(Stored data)
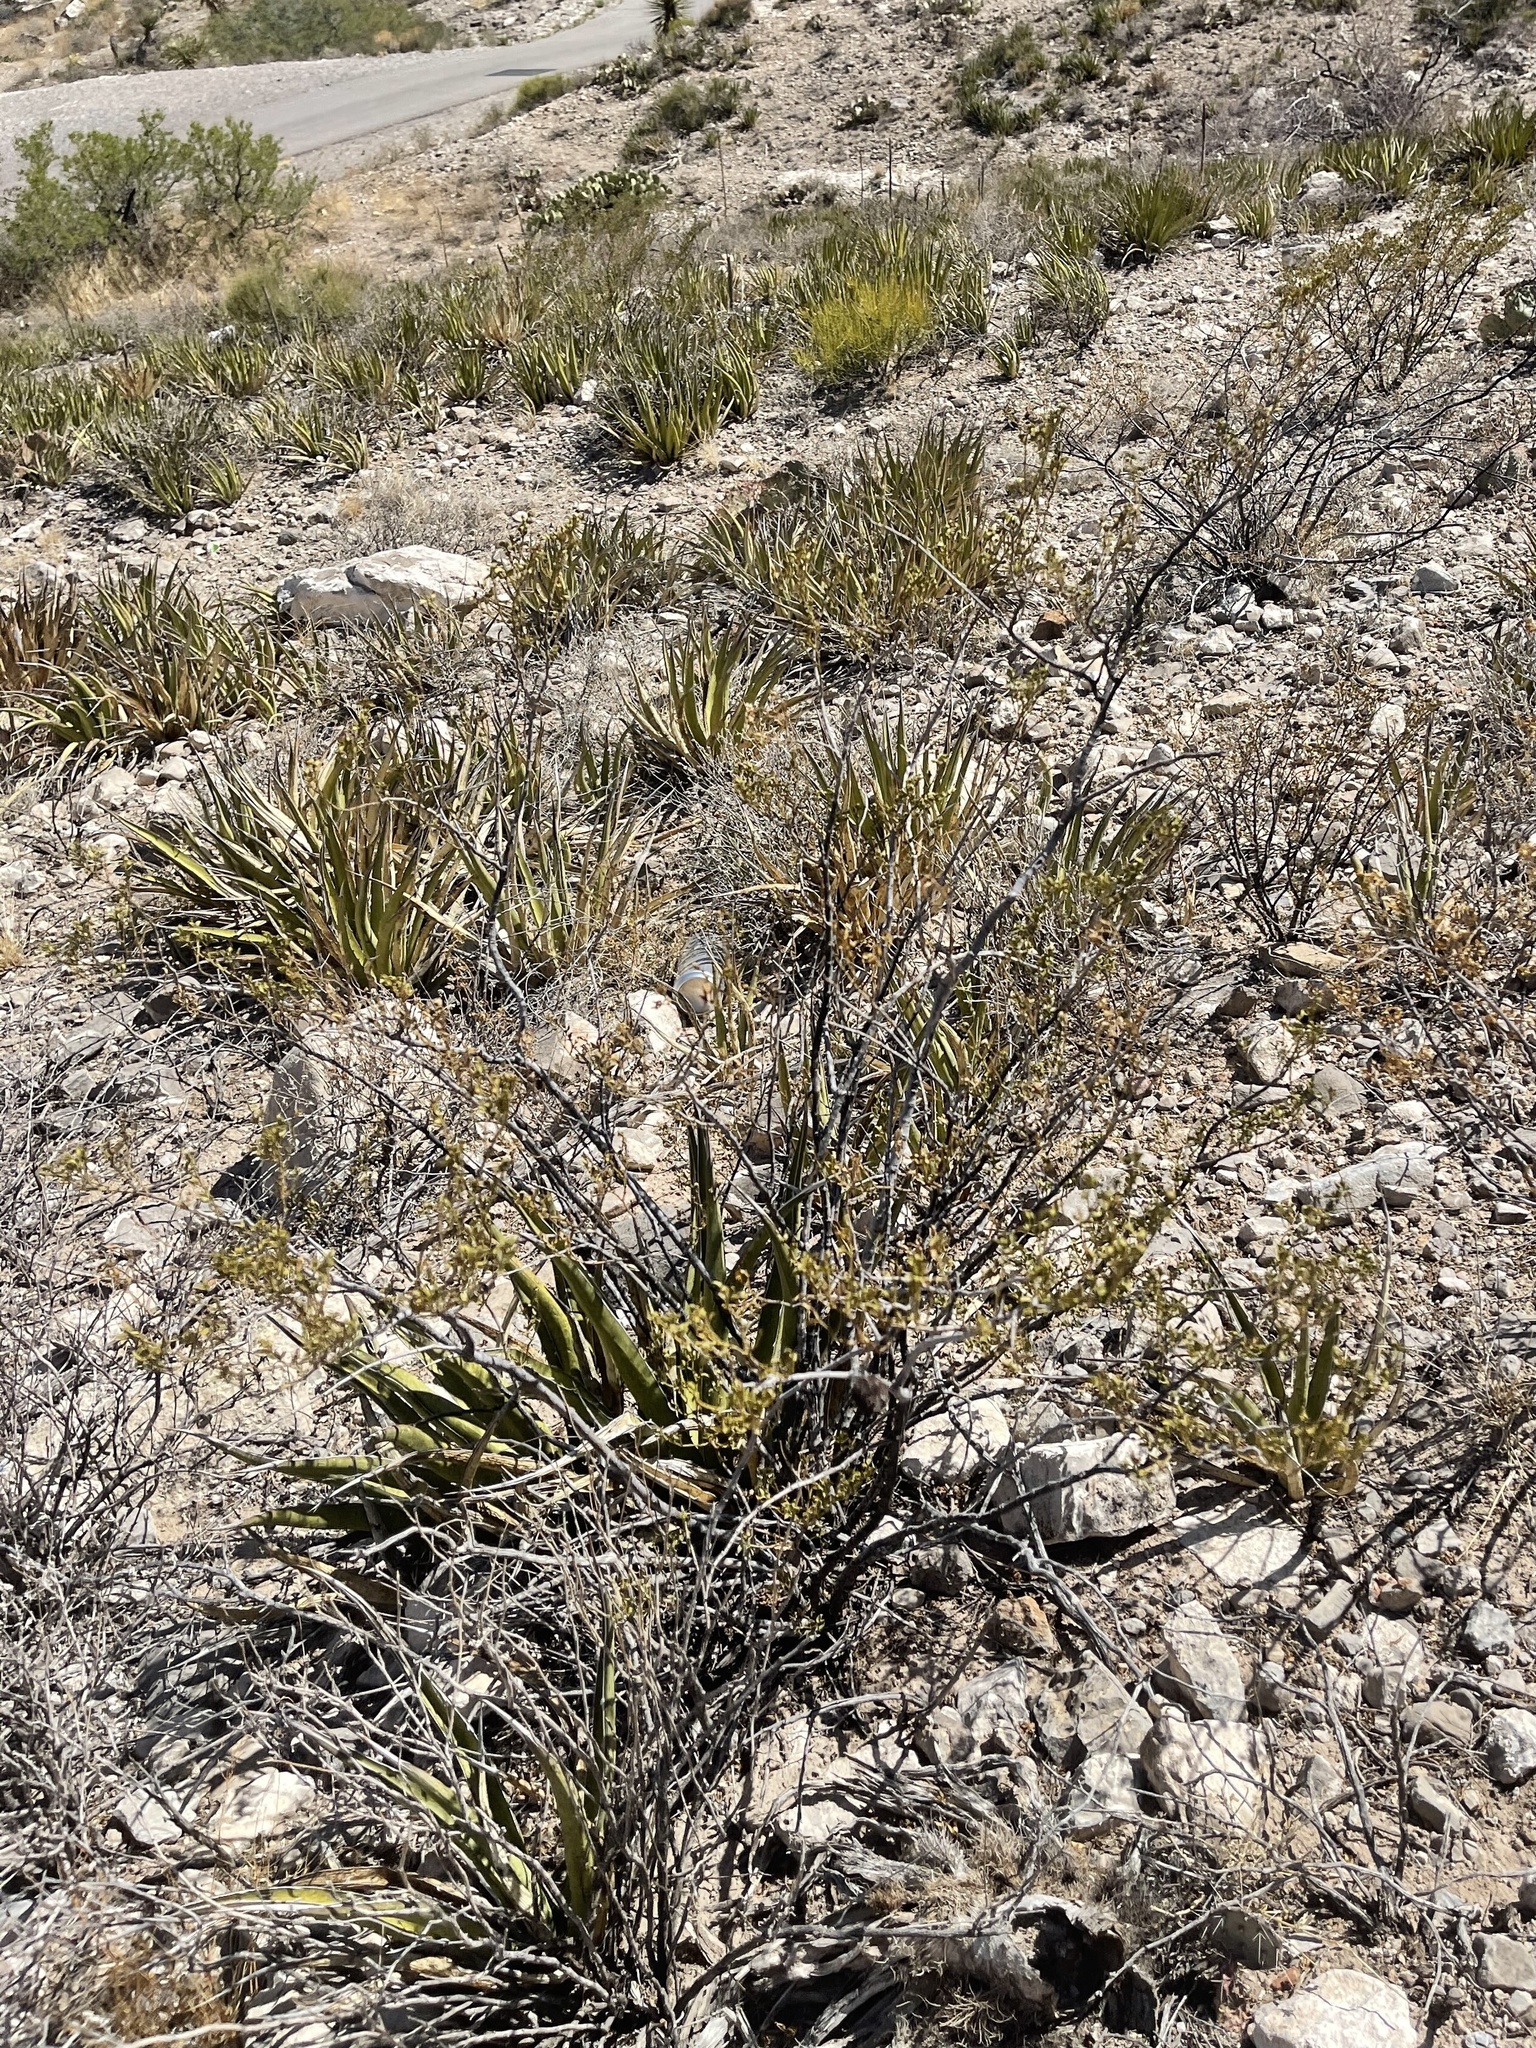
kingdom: Plantae
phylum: Tracheophyta
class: Magnoliopsida
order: Zygophyllales
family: Zygophyllaceae
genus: Larrea
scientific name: Larrea tridentata
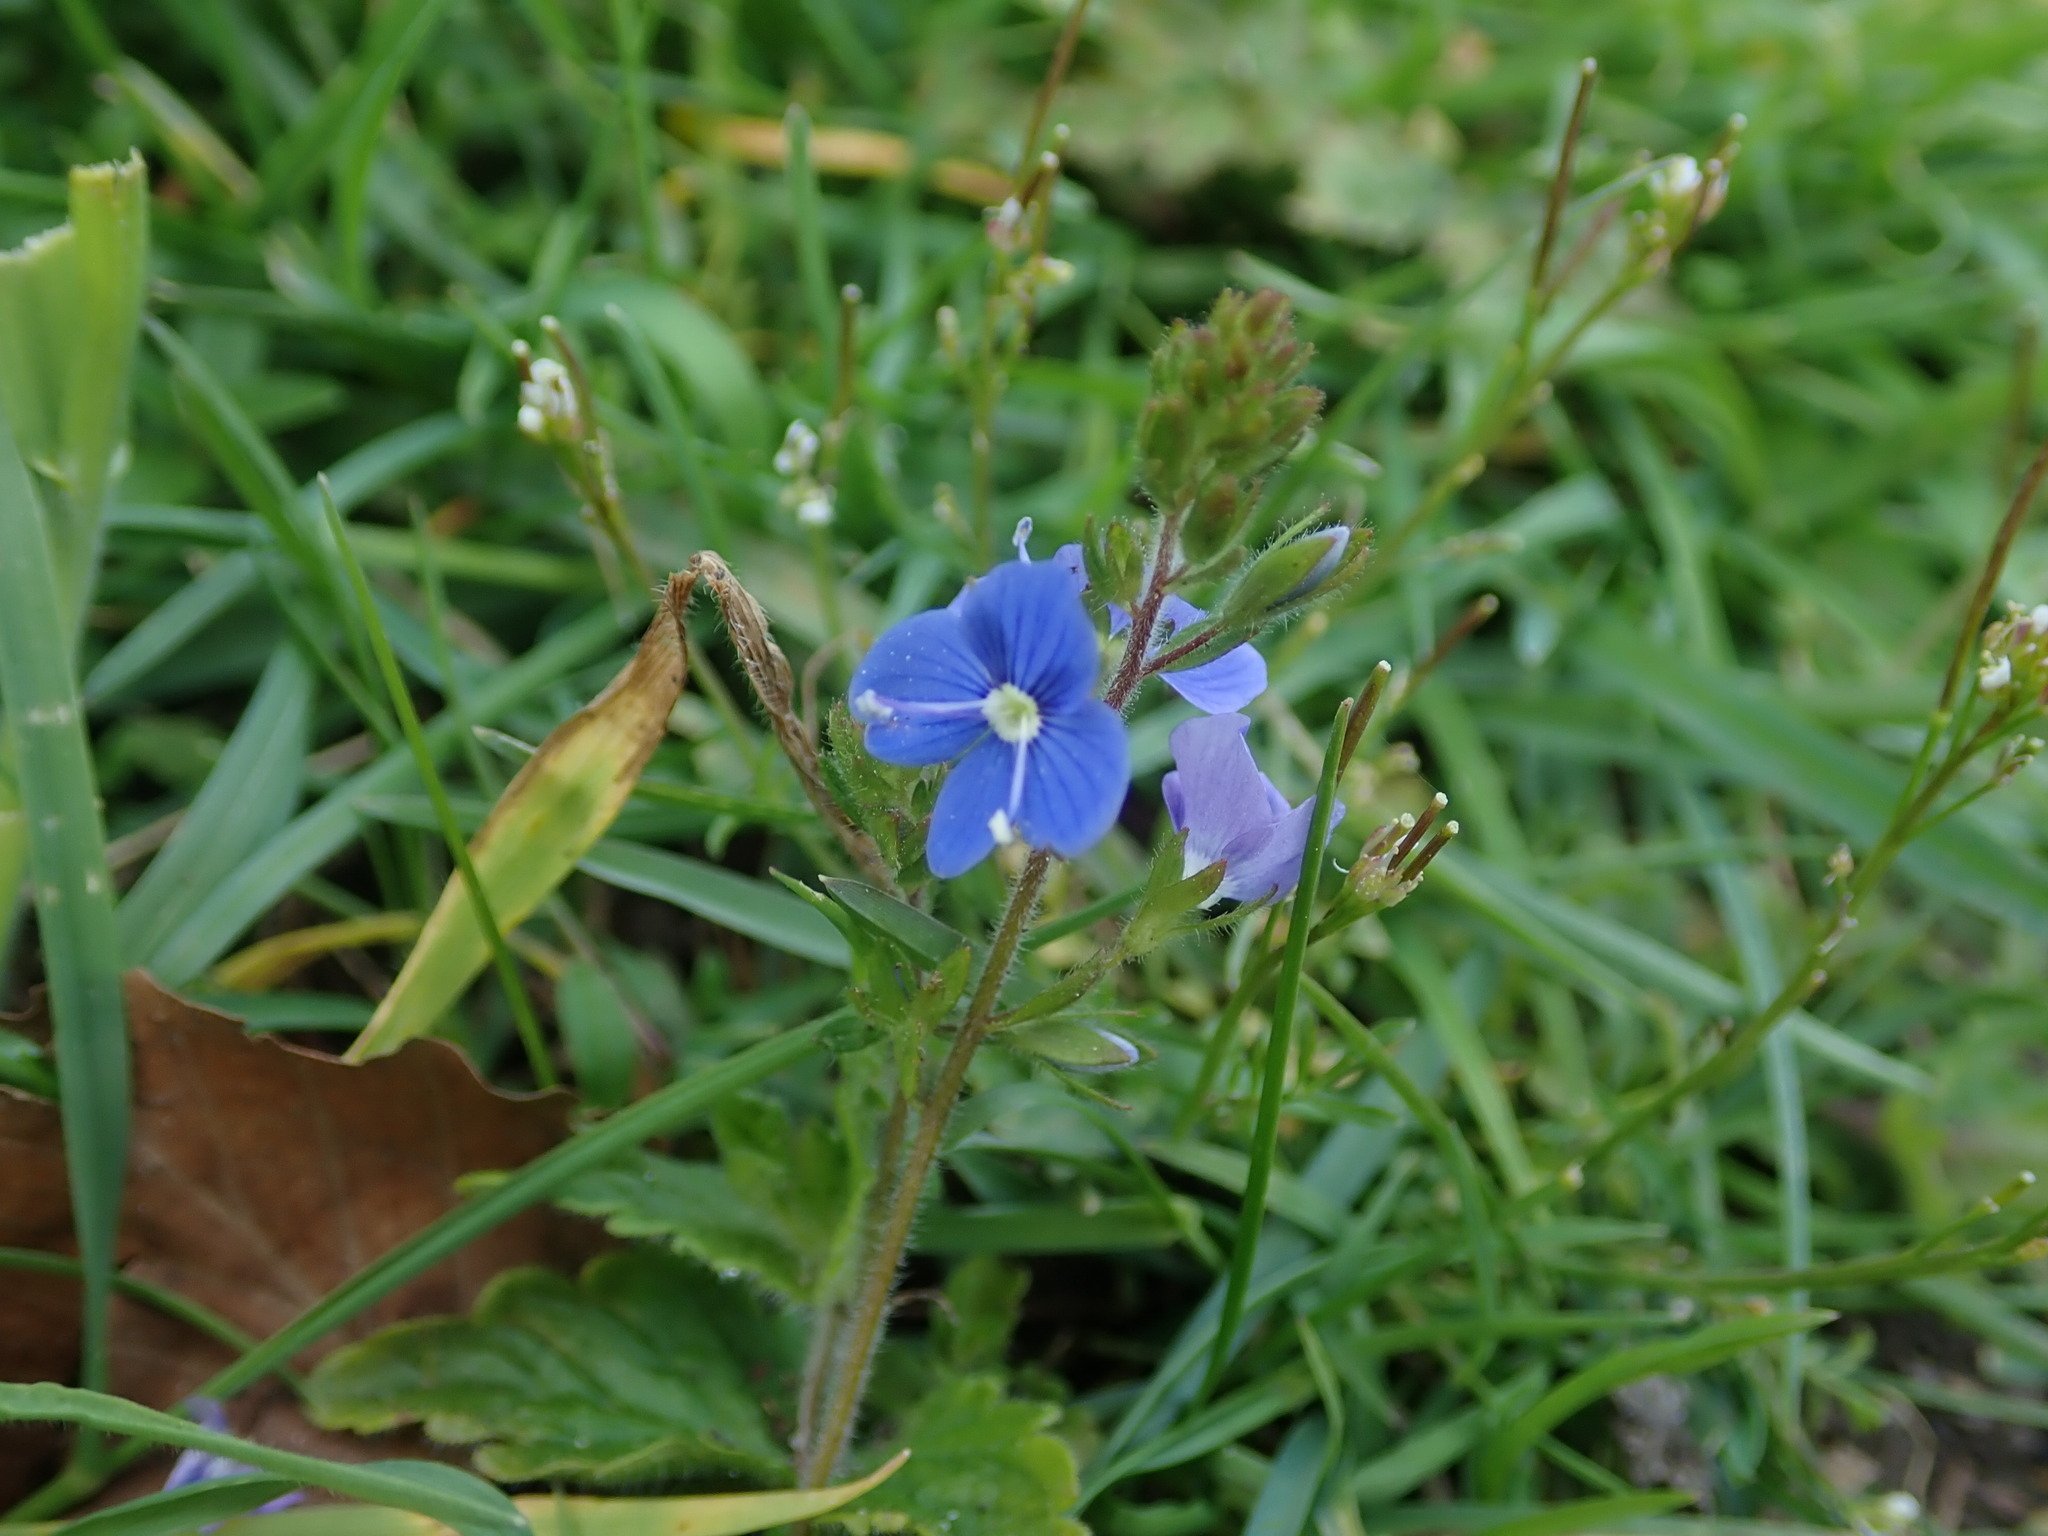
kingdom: Plantae
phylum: Tracheophyta
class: Magnoliopsida
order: Lamiales
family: Plantaginaceae
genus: Veronica
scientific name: Veronica chamaedrys
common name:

- _WORK TO BE COMPLETED_
Copy out the lines of the items word for word, beginning with the line that contains "family: Zygophyllaceae" and continuing through the last line of the items. Leave the pictures out.

- _TASK RESPONSE_
family: Zygophyllaceae
genus: Larrea
scientific name: Larrea tridentata
kingdom: Plantae
phylum: Tracheophyta
class: Magnoliopsida
order: Lamiales
family: Plantaginaceae
genus: Veronica
scientific name: Veronica chamaedrys
common name:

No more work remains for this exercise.